== WHAT YOU HAVE TO DO ==
Work out how many lines in the records contain the word "wrist", and give that number alone.

== GIVEN RECORDS ==
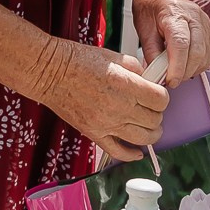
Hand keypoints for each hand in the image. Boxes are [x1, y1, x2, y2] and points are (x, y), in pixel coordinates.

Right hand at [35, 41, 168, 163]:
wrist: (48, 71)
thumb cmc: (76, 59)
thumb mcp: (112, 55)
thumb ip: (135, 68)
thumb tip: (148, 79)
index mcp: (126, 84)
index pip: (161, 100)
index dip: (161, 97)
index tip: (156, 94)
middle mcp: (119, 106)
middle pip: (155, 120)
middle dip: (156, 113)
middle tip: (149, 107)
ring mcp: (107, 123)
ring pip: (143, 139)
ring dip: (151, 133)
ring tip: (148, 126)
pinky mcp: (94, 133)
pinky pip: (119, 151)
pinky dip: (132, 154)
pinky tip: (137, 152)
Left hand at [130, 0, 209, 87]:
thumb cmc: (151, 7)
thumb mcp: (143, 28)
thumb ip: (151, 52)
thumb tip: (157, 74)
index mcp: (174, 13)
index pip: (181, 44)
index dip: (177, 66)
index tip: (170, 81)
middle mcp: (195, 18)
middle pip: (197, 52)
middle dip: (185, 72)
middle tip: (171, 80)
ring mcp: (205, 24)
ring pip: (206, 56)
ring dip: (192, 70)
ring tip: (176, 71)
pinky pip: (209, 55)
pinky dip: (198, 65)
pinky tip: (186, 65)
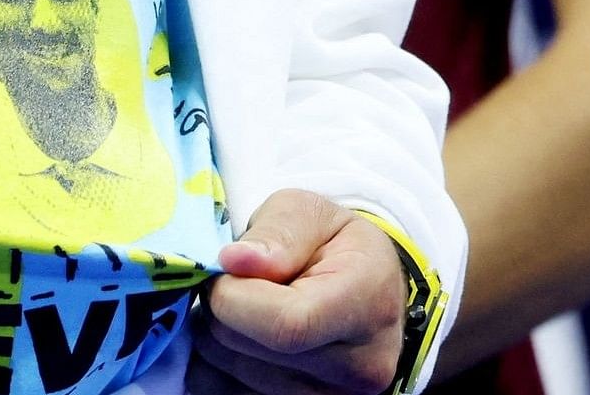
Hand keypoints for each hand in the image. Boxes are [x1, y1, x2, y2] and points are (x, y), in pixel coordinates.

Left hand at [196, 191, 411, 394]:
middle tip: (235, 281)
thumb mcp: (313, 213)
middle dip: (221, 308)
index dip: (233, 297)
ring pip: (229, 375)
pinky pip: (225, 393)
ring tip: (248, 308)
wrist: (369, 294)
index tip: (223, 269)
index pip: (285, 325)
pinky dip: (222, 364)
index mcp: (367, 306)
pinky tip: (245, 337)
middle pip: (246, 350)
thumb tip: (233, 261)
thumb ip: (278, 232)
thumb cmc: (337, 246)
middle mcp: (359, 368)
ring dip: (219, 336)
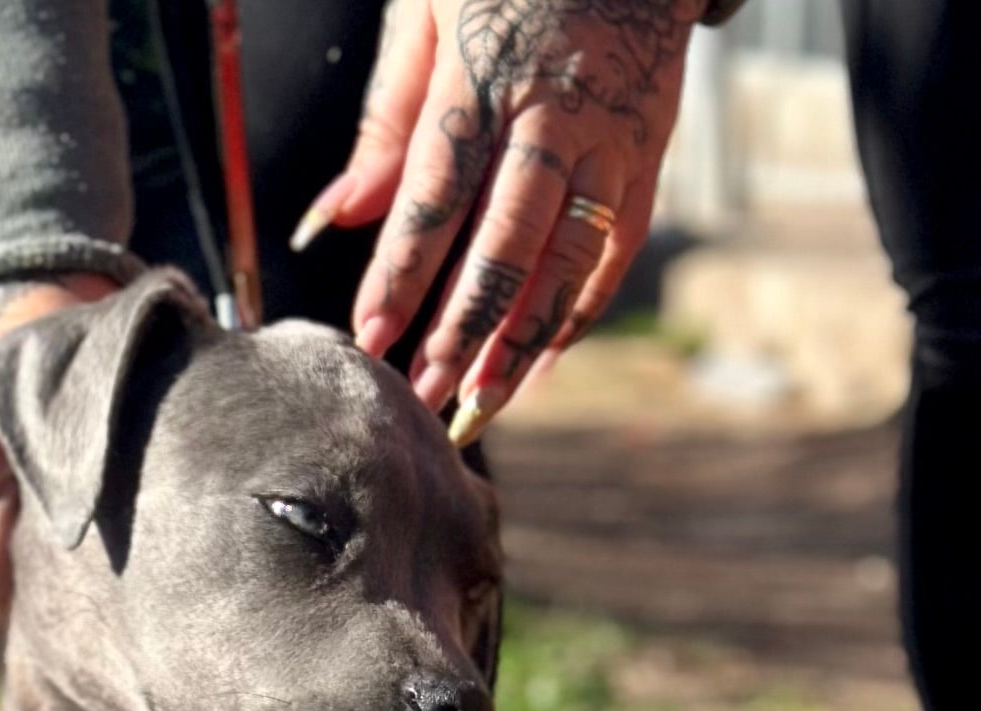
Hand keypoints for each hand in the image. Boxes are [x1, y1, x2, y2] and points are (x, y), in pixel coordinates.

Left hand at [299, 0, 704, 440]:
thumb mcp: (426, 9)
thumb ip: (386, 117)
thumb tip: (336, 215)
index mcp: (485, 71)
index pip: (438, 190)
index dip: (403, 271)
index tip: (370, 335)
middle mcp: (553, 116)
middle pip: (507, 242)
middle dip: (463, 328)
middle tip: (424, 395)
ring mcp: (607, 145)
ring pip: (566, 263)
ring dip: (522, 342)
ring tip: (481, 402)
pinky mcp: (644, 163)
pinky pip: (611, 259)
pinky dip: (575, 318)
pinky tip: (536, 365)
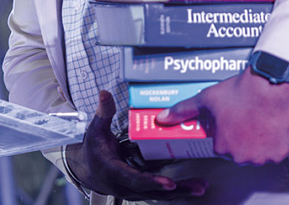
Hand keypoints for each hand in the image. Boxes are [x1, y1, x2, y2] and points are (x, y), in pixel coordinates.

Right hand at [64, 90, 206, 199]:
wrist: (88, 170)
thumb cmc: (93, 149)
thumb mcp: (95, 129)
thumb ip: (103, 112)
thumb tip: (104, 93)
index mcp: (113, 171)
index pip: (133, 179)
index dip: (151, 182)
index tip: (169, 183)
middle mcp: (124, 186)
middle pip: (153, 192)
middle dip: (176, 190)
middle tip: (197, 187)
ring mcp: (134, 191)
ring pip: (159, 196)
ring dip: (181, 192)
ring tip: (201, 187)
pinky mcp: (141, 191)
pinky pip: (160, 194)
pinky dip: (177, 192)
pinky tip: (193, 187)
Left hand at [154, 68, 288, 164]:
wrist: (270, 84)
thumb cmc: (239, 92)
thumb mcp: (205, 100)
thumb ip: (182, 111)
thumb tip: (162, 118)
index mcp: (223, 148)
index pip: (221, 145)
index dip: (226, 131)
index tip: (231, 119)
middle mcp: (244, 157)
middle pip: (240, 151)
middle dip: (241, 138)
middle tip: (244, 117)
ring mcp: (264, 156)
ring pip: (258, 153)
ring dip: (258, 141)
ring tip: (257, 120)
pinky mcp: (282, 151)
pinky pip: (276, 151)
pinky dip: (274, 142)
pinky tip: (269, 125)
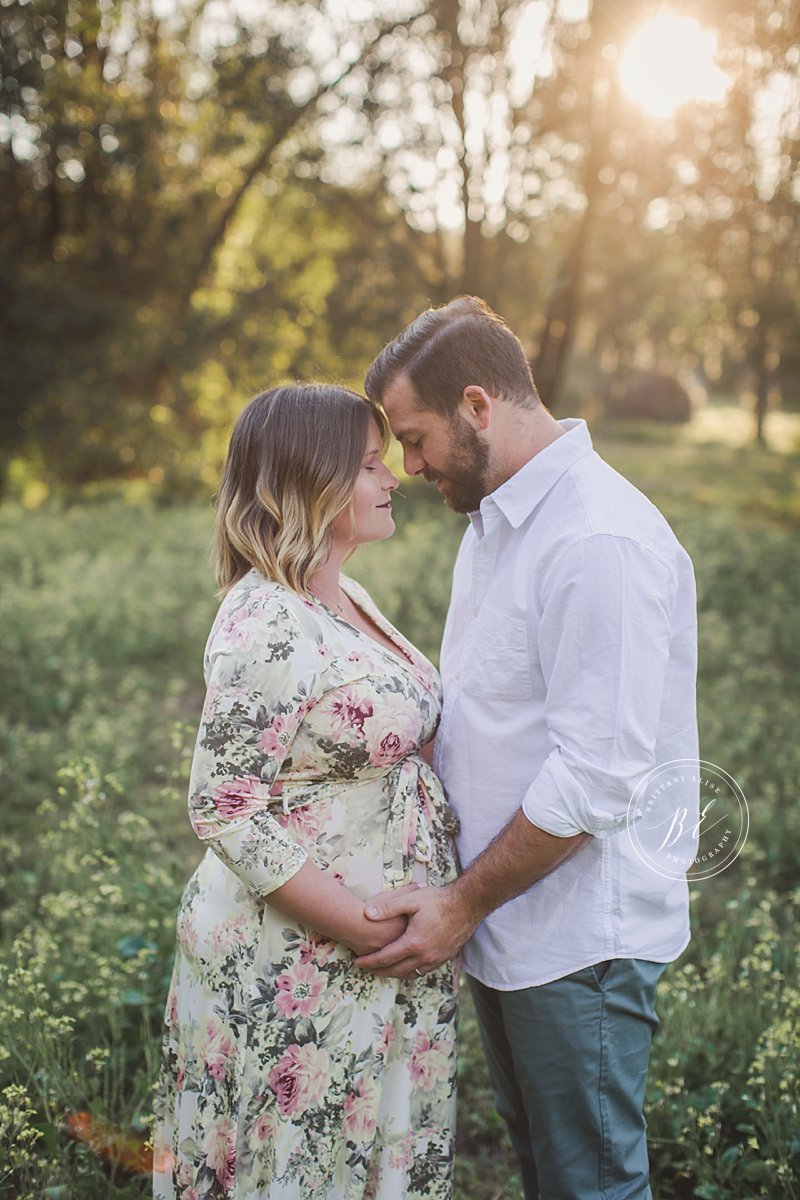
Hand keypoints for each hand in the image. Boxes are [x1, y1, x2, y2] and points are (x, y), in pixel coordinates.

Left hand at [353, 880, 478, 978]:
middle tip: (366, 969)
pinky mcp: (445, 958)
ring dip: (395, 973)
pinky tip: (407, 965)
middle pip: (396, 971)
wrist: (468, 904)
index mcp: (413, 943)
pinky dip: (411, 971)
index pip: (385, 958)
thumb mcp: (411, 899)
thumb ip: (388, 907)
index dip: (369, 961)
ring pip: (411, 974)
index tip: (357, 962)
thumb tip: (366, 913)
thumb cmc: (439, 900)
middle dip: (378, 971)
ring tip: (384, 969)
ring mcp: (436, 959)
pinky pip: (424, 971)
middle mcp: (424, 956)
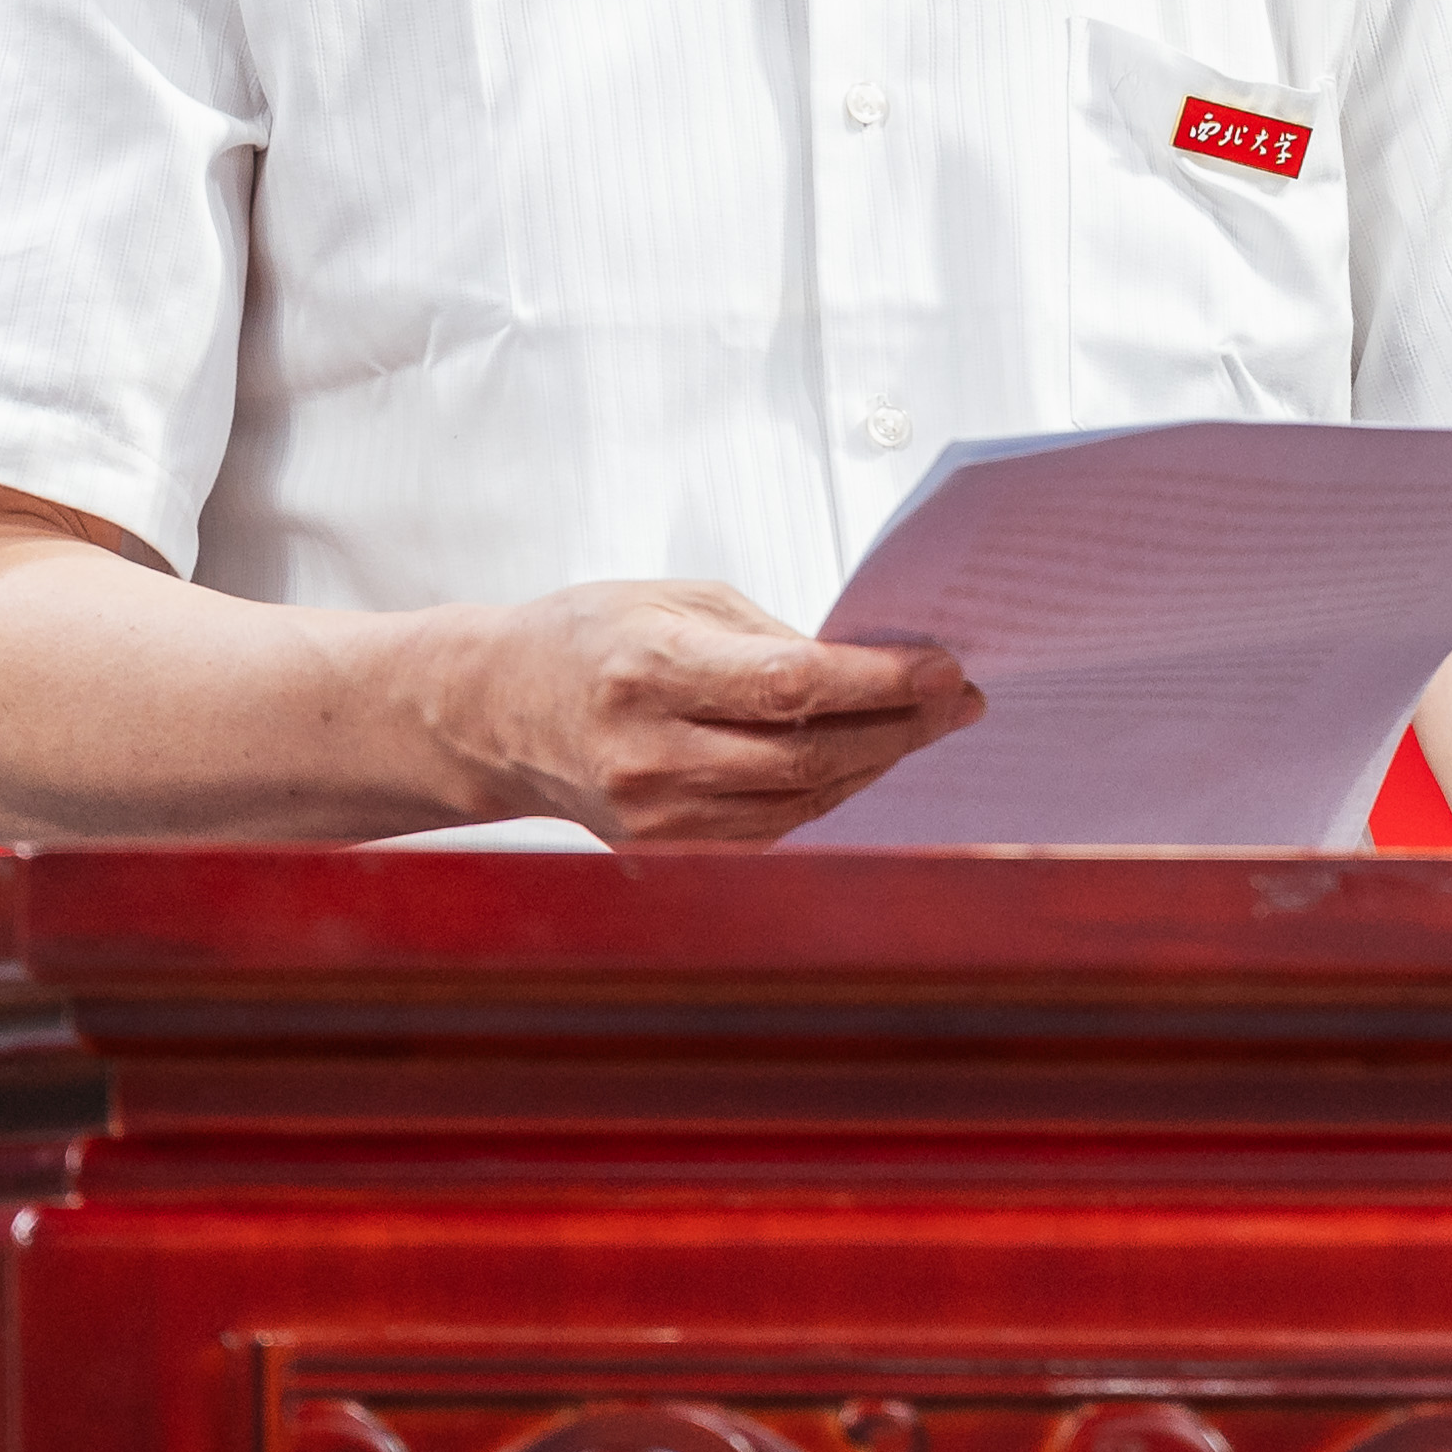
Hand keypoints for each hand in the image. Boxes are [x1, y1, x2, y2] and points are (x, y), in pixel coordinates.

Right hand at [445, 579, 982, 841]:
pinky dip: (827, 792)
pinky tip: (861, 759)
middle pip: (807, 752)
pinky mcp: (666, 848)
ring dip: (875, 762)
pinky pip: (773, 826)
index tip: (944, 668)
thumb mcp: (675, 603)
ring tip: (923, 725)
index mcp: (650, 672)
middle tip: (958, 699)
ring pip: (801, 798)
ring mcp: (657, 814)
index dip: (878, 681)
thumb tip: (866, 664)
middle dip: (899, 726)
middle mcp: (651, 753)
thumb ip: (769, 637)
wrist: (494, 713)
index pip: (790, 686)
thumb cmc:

== RESPONSE TO THIS TASK ==
6